• _Your assignment_:
Pick out every line in the entries below that contains the string "always", and copy each one in full. Case counts.

════

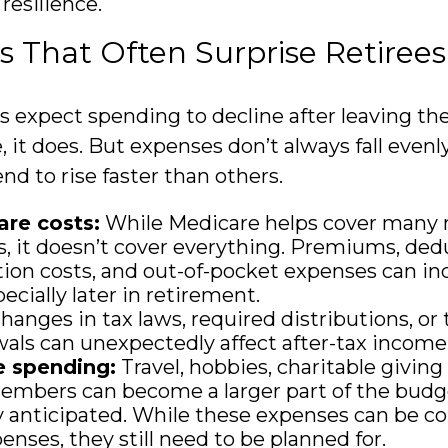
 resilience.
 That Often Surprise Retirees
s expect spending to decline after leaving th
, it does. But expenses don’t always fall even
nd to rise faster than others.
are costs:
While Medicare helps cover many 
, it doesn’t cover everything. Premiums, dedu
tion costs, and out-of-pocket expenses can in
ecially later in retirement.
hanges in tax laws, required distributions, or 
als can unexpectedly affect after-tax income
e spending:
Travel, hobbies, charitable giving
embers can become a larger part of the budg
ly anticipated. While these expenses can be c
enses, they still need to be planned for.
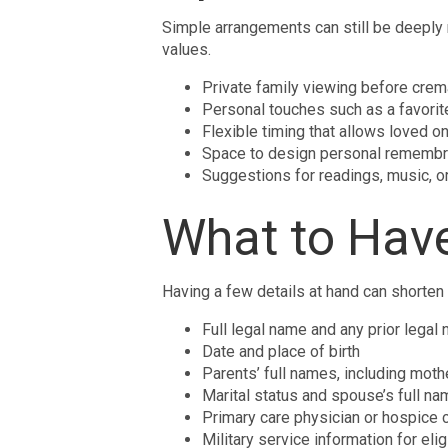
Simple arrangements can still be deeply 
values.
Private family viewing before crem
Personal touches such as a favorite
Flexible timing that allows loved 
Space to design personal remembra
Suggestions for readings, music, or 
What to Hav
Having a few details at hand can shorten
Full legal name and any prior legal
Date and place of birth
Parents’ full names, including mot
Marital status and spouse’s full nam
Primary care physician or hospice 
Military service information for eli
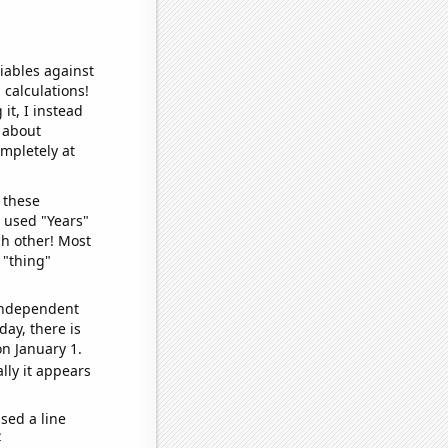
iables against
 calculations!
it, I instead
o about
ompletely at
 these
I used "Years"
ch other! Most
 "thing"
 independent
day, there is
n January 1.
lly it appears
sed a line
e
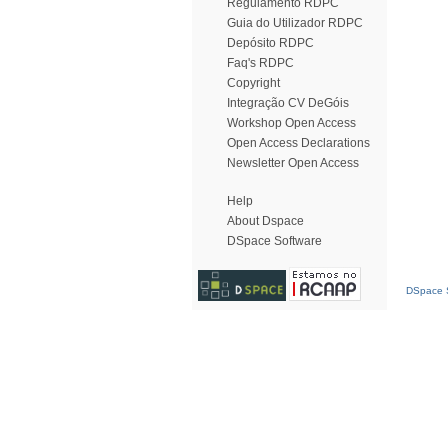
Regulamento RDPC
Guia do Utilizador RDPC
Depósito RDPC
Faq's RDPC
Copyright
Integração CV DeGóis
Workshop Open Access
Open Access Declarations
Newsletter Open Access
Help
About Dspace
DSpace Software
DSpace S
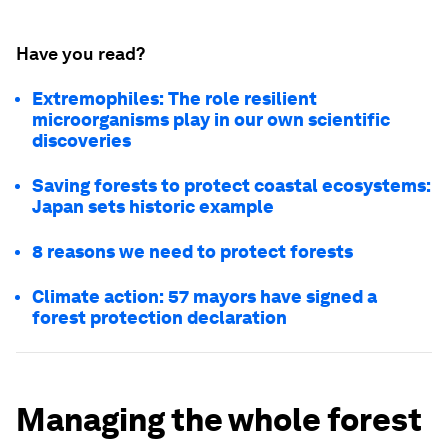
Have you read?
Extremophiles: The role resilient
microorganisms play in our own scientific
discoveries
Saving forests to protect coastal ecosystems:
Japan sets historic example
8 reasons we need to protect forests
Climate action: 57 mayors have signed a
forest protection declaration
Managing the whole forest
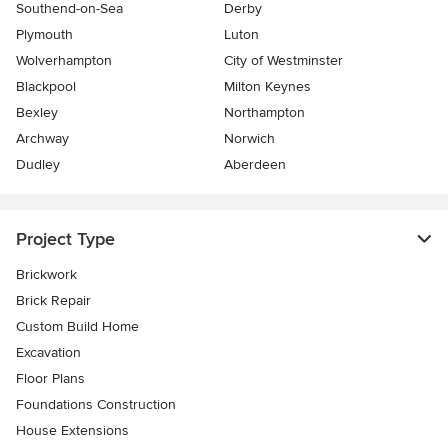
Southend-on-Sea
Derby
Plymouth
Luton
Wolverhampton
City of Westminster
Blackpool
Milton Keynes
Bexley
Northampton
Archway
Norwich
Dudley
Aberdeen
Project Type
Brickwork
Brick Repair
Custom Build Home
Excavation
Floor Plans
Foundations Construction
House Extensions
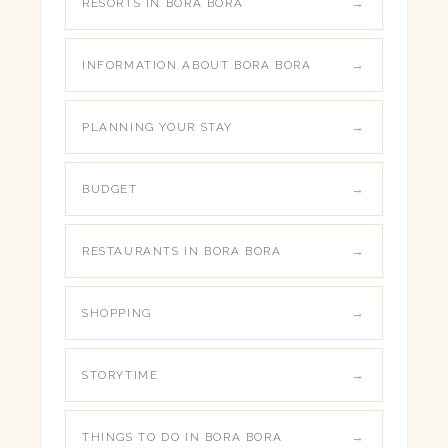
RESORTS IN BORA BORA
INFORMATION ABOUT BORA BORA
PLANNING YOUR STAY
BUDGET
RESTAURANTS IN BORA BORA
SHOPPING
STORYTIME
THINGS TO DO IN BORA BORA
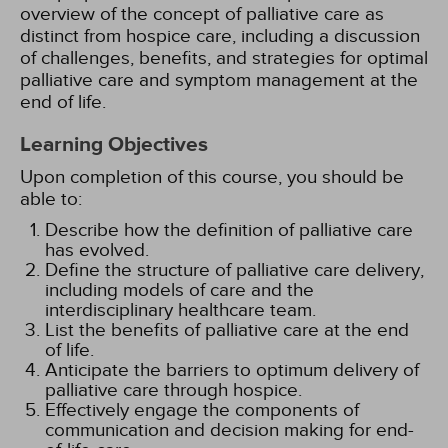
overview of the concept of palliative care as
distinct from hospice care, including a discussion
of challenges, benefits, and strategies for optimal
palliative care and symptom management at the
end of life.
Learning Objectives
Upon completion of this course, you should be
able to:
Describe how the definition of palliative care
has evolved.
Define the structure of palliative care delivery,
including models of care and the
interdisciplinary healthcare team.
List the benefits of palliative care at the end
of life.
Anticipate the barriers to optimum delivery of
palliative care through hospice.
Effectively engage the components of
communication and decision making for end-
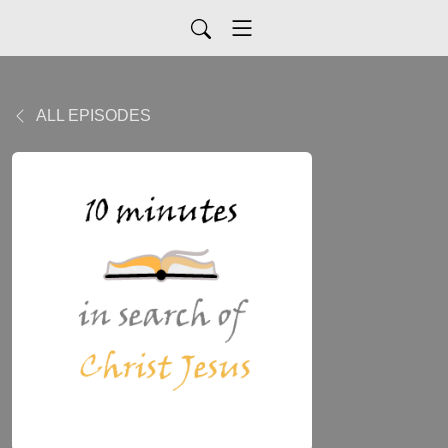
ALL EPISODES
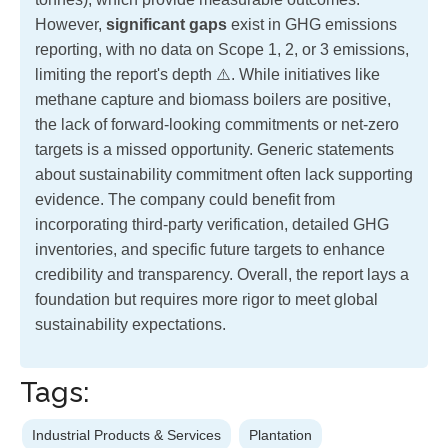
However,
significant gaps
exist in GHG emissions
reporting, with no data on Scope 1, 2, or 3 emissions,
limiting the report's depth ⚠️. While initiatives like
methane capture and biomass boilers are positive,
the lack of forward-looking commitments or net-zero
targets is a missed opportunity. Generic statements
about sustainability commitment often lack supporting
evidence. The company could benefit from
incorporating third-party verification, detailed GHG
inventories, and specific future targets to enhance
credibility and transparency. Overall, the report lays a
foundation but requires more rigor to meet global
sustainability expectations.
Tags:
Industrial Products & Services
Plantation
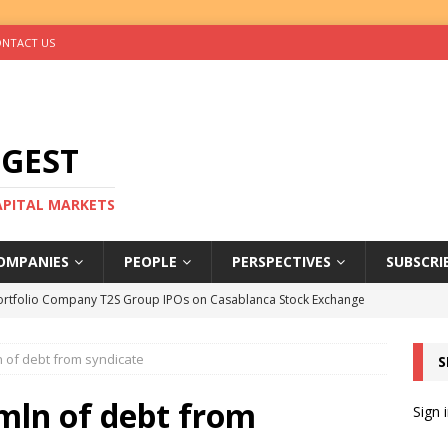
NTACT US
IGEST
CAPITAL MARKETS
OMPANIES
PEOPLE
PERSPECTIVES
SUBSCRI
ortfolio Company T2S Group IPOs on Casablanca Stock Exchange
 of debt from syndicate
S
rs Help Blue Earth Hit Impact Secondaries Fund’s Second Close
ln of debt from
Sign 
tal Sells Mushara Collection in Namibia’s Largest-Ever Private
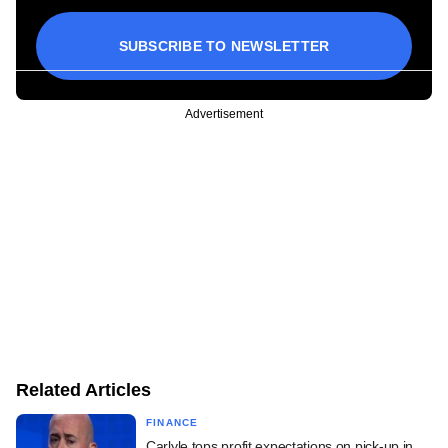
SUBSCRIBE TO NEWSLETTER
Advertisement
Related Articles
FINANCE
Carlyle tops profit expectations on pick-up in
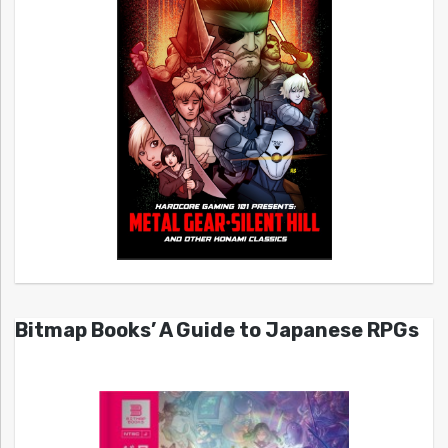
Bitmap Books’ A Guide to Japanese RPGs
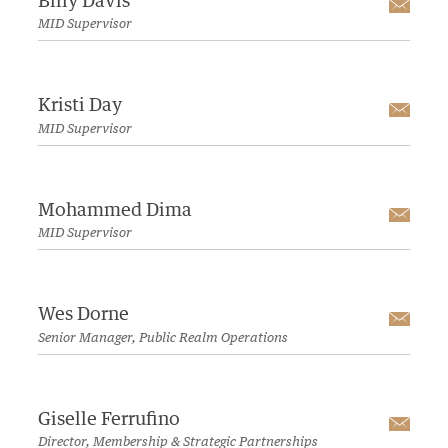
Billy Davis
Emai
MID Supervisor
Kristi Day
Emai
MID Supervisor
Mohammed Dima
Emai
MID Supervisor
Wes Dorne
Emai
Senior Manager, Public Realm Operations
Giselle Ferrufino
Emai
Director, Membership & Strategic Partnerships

════

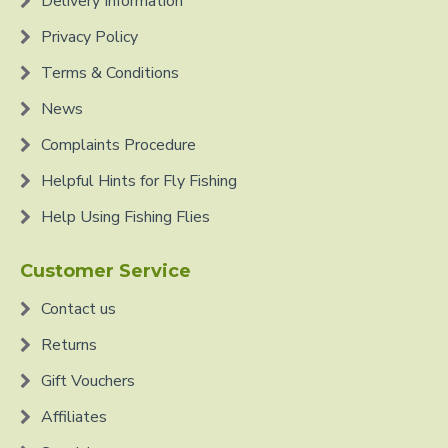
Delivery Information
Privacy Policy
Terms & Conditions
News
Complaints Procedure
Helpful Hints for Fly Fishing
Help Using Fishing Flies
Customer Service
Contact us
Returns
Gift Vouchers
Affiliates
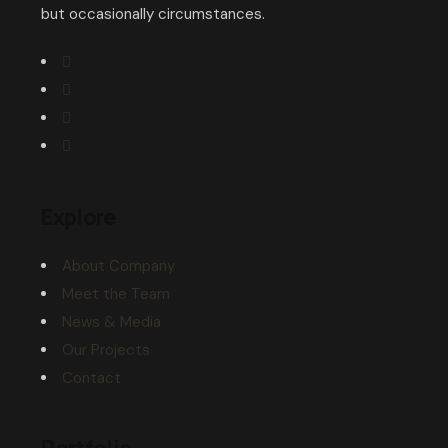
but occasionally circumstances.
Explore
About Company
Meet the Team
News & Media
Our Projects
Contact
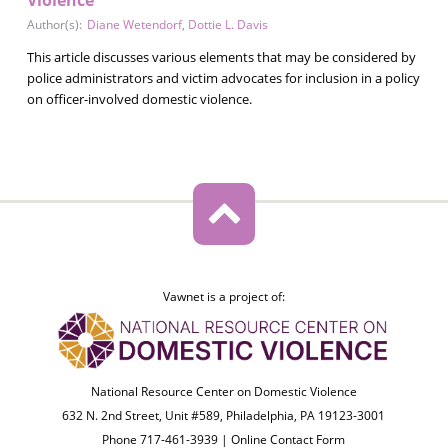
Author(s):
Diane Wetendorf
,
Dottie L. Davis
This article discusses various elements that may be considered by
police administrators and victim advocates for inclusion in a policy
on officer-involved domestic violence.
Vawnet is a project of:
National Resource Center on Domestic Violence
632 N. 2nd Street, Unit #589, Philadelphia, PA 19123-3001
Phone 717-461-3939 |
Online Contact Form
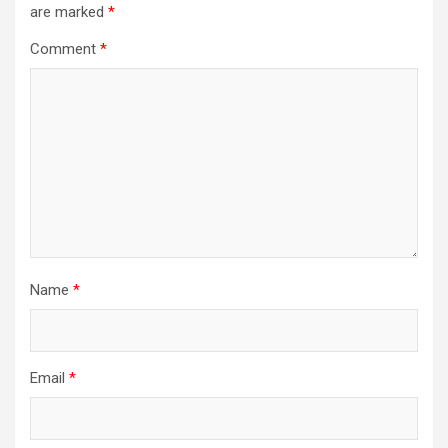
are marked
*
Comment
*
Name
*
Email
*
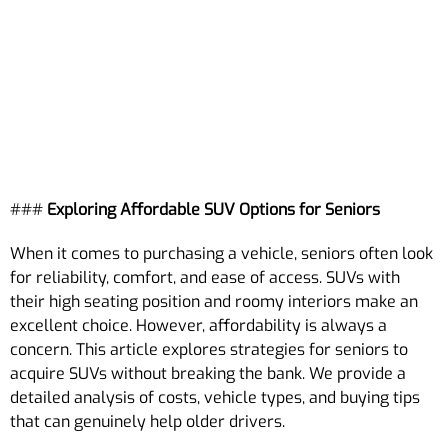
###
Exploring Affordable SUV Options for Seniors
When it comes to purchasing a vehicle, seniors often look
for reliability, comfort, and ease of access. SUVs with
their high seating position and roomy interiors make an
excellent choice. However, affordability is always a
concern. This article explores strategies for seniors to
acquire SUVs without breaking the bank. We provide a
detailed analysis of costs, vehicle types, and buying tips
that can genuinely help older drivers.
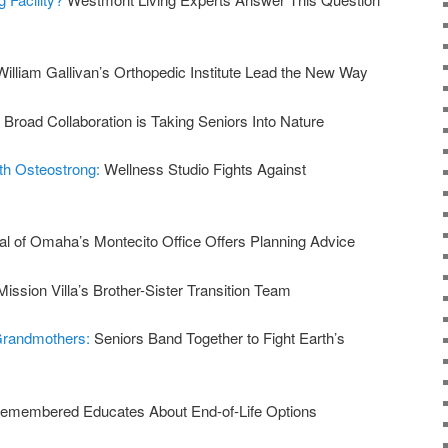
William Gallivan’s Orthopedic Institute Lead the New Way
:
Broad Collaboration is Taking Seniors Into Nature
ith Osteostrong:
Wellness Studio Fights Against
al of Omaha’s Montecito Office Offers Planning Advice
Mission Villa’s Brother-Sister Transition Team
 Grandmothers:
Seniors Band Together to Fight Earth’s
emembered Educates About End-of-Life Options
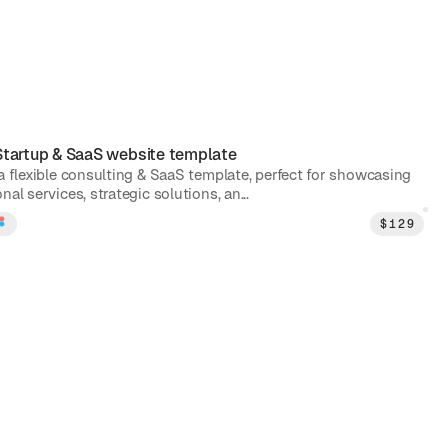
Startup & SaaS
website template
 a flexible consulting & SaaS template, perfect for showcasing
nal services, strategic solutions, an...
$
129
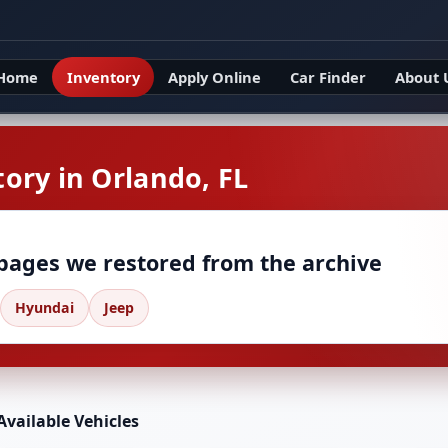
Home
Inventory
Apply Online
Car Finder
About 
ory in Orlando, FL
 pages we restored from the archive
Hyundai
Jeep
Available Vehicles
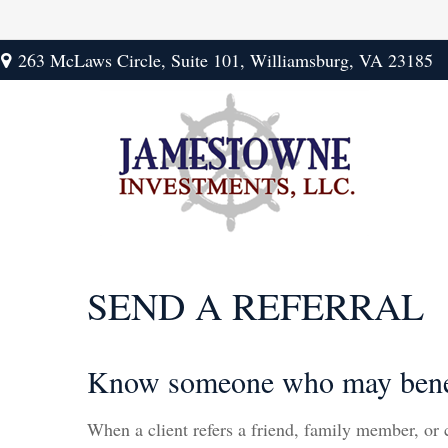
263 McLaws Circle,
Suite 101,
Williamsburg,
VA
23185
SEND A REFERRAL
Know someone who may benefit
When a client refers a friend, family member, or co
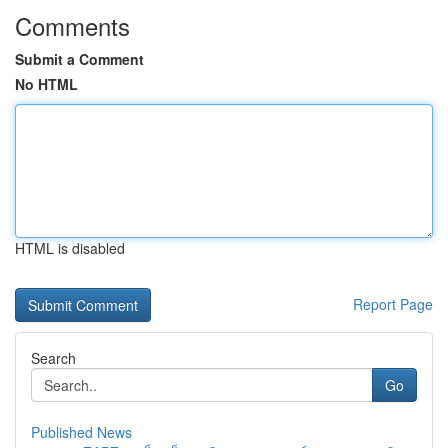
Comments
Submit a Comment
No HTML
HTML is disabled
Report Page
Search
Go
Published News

════

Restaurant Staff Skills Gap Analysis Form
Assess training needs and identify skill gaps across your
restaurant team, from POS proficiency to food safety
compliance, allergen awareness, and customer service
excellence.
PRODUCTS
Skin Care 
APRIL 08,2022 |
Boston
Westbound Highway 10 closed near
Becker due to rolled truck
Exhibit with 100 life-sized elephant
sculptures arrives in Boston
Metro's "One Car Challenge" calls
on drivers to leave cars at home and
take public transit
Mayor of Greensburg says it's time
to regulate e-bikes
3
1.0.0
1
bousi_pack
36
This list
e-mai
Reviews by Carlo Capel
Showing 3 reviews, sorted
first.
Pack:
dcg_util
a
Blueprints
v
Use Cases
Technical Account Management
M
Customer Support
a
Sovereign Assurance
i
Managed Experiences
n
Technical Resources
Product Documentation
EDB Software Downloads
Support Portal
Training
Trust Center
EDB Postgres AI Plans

════

• _Written response_:
, it does. But expenses don’t always fall even
excellent choice. However, affordability is always a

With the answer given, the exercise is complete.